On Friday, March 1, The School of Performing Arts (SPA) debuted “Into The Woods” in Hauck Auditorium. The show ran for two weeks, closing on March 10. Under the directions of Amiee Turner and musical direction of Cindy Sambrano, the vibrant cast of SPA students transported their audience into the woods.
“Into The Woods” debuted on Broadway in 1987 and gained popularity through mystical theatrics while competing with classics such as “Phantom Of The Opera.” In 2014, the musical was adapted into a film starring Meryl Streep and Maine native, Anna Kendrick. The film earned three Academy Award nominations for Best Costume Design, Best Production Design and Best Supporting Actress (Meryl Streep).
Written by Stephen Sondheim and James Lepine, “Into The Woods” is set at the intersection of your favorite Brothers Grimm and Charles Perrault fairy tales. The musical follows a baker and his wife who long to have a baby; a boy named Jack and his best friend, a cow; Cinderella who wishes to attend the royal festival; Little Red Riding Hood on her quest to Grandma’s house; and a witch whose curse ties these stories together. When the witch promises to lift the curse of childlessness from the baker and his wife in exchange for four random items, their search takes them into the dark and mysterious woods.
Separately, these characters enter the woods to fulfill their wishes. Unbeknownst to them, their stories soon intertwine. The characters unknowingly work together to fulfill each other’s wishes, but not without sacrifice. No character leaves the woods unchanged — if they survive the woods at all.
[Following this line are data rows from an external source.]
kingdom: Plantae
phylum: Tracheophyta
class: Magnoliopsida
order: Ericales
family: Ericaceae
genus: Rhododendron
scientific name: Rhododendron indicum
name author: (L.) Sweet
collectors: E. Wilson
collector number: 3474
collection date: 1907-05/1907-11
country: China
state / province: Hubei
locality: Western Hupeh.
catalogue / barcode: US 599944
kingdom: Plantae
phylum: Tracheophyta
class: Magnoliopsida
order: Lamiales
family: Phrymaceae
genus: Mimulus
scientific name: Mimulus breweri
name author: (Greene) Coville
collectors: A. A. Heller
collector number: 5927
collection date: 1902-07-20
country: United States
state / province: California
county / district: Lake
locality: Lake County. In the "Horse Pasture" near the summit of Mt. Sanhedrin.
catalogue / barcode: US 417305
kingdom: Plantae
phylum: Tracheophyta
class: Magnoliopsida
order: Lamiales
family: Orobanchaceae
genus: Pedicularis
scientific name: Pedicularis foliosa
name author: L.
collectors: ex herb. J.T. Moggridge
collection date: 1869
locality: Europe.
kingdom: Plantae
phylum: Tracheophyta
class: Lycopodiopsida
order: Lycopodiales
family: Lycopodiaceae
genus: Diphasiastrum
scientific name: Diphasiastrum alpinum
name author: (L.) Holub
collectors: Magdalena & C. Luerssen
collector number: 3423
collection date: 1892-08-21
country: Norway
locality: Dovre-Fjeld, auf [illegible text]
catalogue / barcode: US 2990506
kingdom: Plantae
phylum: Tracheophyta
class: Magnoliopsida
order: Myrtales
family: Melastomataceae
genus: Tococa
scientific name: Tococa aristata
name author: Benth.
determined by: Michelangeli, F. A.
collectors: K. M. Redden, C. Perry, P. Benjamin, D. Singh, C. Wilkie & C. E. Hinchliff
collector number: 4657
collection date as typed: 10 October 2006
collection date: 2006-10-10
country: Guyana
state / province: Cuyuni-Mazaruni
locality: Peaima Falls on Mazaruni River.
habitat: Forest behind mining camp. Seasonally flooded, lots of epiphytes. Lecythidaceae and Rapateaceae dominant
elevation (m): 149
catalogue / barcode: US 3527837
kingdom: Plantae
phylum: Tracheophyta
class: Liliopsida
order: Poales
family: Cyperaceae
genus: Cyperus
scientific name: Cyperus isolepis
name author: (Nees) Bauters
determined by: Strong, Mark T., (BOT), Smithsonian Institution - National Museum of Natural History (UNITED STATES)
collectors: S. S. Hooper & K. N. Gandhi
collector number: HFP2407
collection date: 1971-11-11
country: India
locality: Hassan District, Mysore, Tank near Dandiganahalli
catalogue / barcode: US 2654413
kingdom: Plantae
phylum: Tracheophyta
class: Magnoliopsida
“My favorite scene in the show that I am in is probably the Act II opening. To see the Stepmother’s character take such a turn once Cinderella becomes a princess is a refreshing change to how she usually treated her,” Delaney Woodward, a third-year student playing the role of Stepmother, said.
After auditions for the production in late November 2018, the cast, crew and live orchestra worked hard over three months to produce and perfect the show. The whimsical nature of the story almost makes one forget the serious rehearsal time committed by each member of the production.
“We have put in countless hours on and off the stage to make sure that we can present our best to the audience,” Woodward said. “The process of putting this show on was not without some bumps in the road, but with a cast and crew as great at this I am not surprised we overcame any challenges we faced.”
The cast made use of trap doors, moving props and a dynamic set to supplement the magic of the story. The set was constructed over the Hauck Auditorium stage, expanding right up to the front row of seats by adding a well. A live orchestra accompanied the actors’ voices while also creating the sounds for dropping beans or the witch’s magic.
Each story starts with a wish: a wish for a child, for a cow that produces milk, or a magical night at the festival. However, a trip into the woods teaches us to be careful what we wish for.